Notre personnalité est-elle vraiment définie par 5 souvenirs d’enfance?

C’est un concept que vous avez peut-être aperçu sur TikTok: chacun de nous aurait une «mémoire centrale», constituée de cinq souvenirs d’enfance marquants. Ceux-ci impacteraient nos personnalités et comportements. En bref, définiraient qui nous sommes. Si cette notion est de plus en plus populaire, qu’en dit la science?

par
Oriane Renette
Temps de lecture 3 min.

Si nos souvenirs sont précieux et fortement liés à notre identité, le concept de «mémoire centrale» est en réalité inventé de toutes pièces. Non, cinq souvenirs de notre enfance ne suffisent pas à déterminer notre identité. Mais quels sont les fondements scientifiques qui se cachent derrière ce mythe? Deux universitaires australiennes l’ont décortiqué dans un article pour The Conversation. Et voici leur réponse, en 5 arguments.

1.Des milliers de souvenirs

Tout d’abord, notre mémoire à long terme (dans laquelle s’inscrivent les souvenirs autobiographiques) est illimitée, soulignent Celia Harris, chercheuse en sciences cognitives, et Penny Van Bergen, professeure en psychologies. Autrement dit, elle retient plus de cinq souvenirs marquants.

2.Des impacts… mais pas sur la personnalité

Ces souvenirs remplissent plusieurs fonctions, mais pas celle de définir notre personnalité. Les trois fonctions clés de nos souvenirs autobiographiques sont les suivantes: primo, ils nous permettent de nous connaître nous-même grâce à nos expériences passées (ils «définissent le soi»); secundo, ils nous permettent de socialiser en les racontant; et tertio, ils nous aident à résoudre des problèmes grâce aux leçons apprises par le passé.

3.Pas forcément les plus marquants

Contrairement à une croyance populaire, nos souvenirs d’enfance ne sont pas nécessairement les plus marquants, indiquent les chercheuses. Au contraire, notre mémoire est assez pauvre quant à nos premières années de vie. En revanche, la plupart des souvenirs importants se situent au début de l’âge adulte, entre 15 et 25 ans, car c’est à cette période que l’on vit généralement les expériences les plus formatrices.

4.Notre mémoire évolue…

En outre, il ne faut pas négliger l’une des caractéristiques de notre mémoire: elle évolue.

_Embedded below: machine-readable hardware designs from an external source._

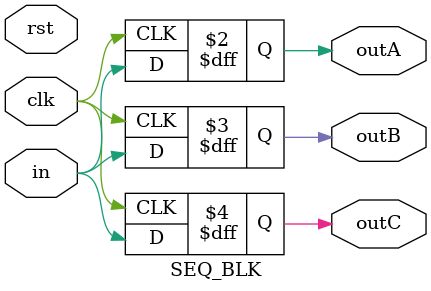
<source format=v>
module SEQ_BLK (
    input clk,
    input rst,
    input  in,
    output reg outA, outB, outC
);
    // what happens if we use blocking assignments inside a sequential block?
    always @(posedge clk) begin
        outA = in;
        outB = outA;
        outC = outB;
    end

endmodule
</source>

C’est-à-dire que nous ne nous remémorons pas toujours les mêmes souvenirs… et pas toujours de la même façon! Par ailleurs, l’être humain ne choisit pas ce qui s’inscrit dans sa mémoire. Un fait qui nous semblait anodin peut revenir bien plus tard en prenant une toute autre importance, voire une autre signification. Et à l’inverse, un événement que l’on trouvait marquant nous reviendra en mémoire, mais nous en aurons oublié des tas des détails que l’on croyait essentiels.

5.… Et elle nous joue des tours

On dit souvent que la mémoire est trompeuse. Et c’est le cas. «Chaque souvenir que nous avons est sujet au changement, à l’oubli et aux erreurs. Même lorsqu’il se réfère à un événement important», écrivent les chercheuses. Nos souvenirs peuvent être imprécis voire même réinterprété.

Ces erreurs trouvent leur origine dans le processus d’encodage des souvenirs. Lorsque nous nous remémorons un événement, on en oublie forcément des détails. Conséquence, on reconstruit son souvenir en «comblant les trous»: «chaque fois que nous nous souvenons de l’événement, nous avons le potentiel d’en changer des détails, d’introduire de nouvelles émotions et d’en réinterpréter la signification». Et c’est ce «nouveau souvenir» que notre mémoire va ré-encoder. Nos souvenirs d’enfance peuvent donc être mouvants, même si c’est complètement involontairement.